The New York City Department of Corrections (DOC) hired at least 88 people to be correction officers despite red flags in their past. According to an article published by the New York Times, the Department of Investigation released an in-depth review of the DOC’s hiring practices. The review revealed a wide-scale failure to screen new job candidates.
Per the Times report, the investigation focused on the correction officers the DOC hired in 2016. In that year, the DOC hired 291 new employees. 88 of those 291 individuals were people whose red flags should have precluded their hiring or demanded that they be “closely monitored” by the DOC. Red flags for those 88 hires included gang connections, domestic assault and harassment charges, and inappropriate relationships with parolees.
The Department of Investigation report showed that 84 DOC hires had arrests on their records, and 78 had been fired from previous jobs for one reason or another. 117 of the correction officers hired by the DOC in 2016 had either friends or relatives who were incarcerated in the system.
This report does not represent the first time the DOC has been criticized for poor recruit screening policies.
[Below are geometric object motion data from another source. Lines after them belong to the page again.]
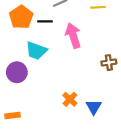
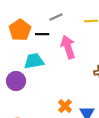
cyan trapezoid: (36, 51) -> (34, 61), turned 150

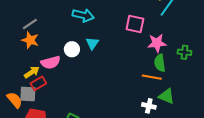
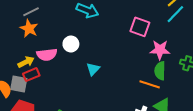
cyan triangle: (92, 43) -> (93, 69), moved

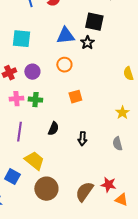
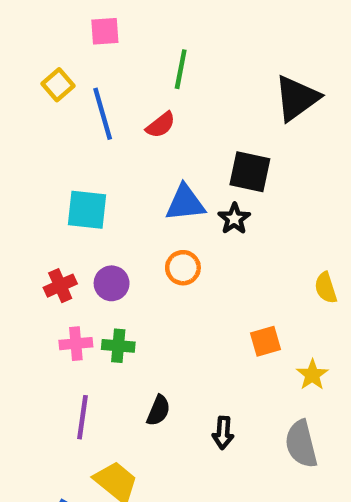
orange square: (75, 97) -> (265, 341), moved
gray semicircle: (117, 144) -> (301, 444), size x1.5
In 2015, the Department of Investigation prepared a similar report. The findings were similar as well, showing red flags in correction officer backgrounds and raising the question of whether the DOC was even running background checks at all.
Based on the recent Department of Investigation report, things have not improved in the past three years. Investigators concluded the DOC’s Applicant Investigation Unit is still relying mostly on an honor system when screening new hires. Candidates are asked to self-report criminal histories, connections with inmates, and more. The 2018 report also indicates the DOC is not conducting field visits with applicants, not verifying details with previous employers, not verifying personal information through public record databases, and not looking at phone records to check for relationships between inmates and candidates.
In other words, there is no system in place to verify what recruits are saying about themselves; the DOC is taking its candidates at their word. There is a good reason other employers rely on hiring due diligence measures like the employment verification check we offer at backgroundchecks.com. This type of screening, or a check of references, can help flag candidates who were fired from previous jobs under notable circumstances.
In numerous instances, the DOC has ignored previous recommendations from the Department of Investigation. After the 2015 report, the Department of Investigation recommended the DOC computerize its records. Three years later, the DOC is still using a paper-based filing system.
Mark Peters, the commissioner for the Department of Investigation, said that the DOC’s failure to establish a system for consistently screening new hires is “at the root of every other problem we have with the city’s jails.” Those issues include contraband smuggling, violence against inmates, invasive strip searches of jail visitors, and other instances of corruption.
The DOC responded to the investigation by claiming it has “tightened up its hiring practices” since the recruitment class of 2016. The DOC also said it would cooperate with the Department of Investigation to look at employees who were flagged in the 2018 report.